Work request — Please write out all of the following rows word for word, changing nothing.
---------- Exercise data ----------
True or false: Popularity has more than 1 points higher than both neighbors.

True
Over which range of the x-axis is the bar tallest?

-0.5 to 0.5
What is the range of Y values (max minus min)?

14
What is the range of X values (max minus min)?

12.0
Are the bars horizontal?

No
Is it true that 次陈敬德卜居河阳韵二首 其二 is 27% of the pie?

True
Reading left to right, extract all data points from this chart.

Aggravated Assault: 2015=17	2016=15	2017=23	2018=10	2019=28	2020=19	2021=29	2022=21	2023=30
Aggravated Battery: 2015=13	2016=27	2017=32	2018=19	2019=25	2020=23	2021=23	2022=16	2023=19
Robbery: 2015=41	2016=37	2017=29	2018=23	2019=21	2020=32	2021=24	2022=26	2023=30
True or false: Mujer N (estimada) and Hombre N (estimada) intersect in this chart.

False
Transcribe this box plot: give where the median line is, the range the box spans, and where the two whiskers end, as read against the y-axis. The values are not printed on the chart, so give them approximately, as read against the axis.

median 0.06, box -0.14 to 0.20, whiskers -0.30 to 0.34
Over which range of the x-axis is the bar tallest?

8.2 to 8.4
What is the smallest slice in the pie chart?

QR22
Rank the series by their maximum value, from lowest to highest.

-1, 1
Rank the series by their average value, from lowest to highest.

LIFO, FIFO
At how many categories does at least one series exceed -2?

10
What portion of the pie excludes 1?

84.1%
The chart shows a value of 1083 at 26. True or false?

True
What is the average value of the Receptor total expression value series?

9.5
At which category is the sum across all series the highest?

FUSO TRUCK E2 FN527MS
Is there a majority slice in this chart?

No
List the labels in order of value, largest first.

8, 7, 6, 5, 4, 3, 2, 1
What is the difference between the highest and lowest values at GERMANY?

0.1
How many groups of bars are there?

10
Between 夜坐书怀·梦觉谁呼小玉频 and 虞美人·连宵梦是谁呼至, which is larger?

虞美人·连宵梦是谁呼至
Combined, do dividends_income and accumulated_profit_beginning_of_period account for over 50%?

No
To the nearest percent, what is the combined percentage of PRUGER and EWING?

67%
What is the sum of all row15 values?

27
----------
Result for this exercise —
True or false: Popularity has more than 1 points higher than both neighbors.

True
Over which range of the x-axis is the bar tallest?

-0.5 to 0.5
What is the range of Y values (max minus min)?

14
What is the range of X values (max minus min)?

12.0
Are the bars horizontal?

No
Is it true that 次陈敬德卜居河阳韵二首 其二 is 27% of the pie?

True
Reading left to right, extract all data points from this chart.

Aggravated Assault: 2015=17	2016=15	2017=23	2018=10	2019=28	2020=19	2021=29	2022=21	2023=30
Aggravated Battery: 2015=13	2016=27	2017=32	2018=19	2019=25	2020=23	2021=23	2022=16	2023=19
Robbery: 2015=41	2016=37	2017=29	2018=23	2019=21	2020=32	2021=24	2022=26	2023=30
True or false: Mujer N (estimada) and Hombre N (estimada) intersect in this chart.

False
Transcribe this box plot: give where the median line is, the range the box spans, and where the two whiskers end, as read against the y-axis. The values are not printed on the chart, so give them approximately, as read against the axis.

median 0.06, box -0.14 to 0.20, whiskers -0.30 to 0.34
Over which range of the x-axis is the bar tallest?

8.2 to 8.4
What is the smallest slice in the pie chart?

QR22
Rank the series by their maximum value, from lowest to highest.

-1, 1
Rank the series by their average value, from lowest to highest.

LIFO, FIFO
At how many categories does at least one series exceed -2?

10
What portion of the pie excludes 1?

84.1%
The chart shows a value of 1083 at 26. True or false?

True
What is the average value of the Receptor total expression value series?

9.5
At which category is the sum across all series the highest?

FUSO TRUCK E2 FN527MS
Is there a majority slice in this chart?

No
List the labels in order of value, largest first.

8, 7, 6, 5, 4, 3, 2, 1
What is the difference between the highest and lowest values at GERMANY?

0.1
How many groups of bars are there?

10
Between 夜坐书怀·梦觉谁呼小玉频 and 虞美人·连宵梦是谁呼至, which is larger?

虞美人·连宵梦是谁呼至
Combined, do dividends_income and accumulated_profit_beginning_of_period account for over 50%?

No
To the nearest percent, what is the combined percentage of PRUGER and EWING?

67%
What is the sum of all row15 values?

27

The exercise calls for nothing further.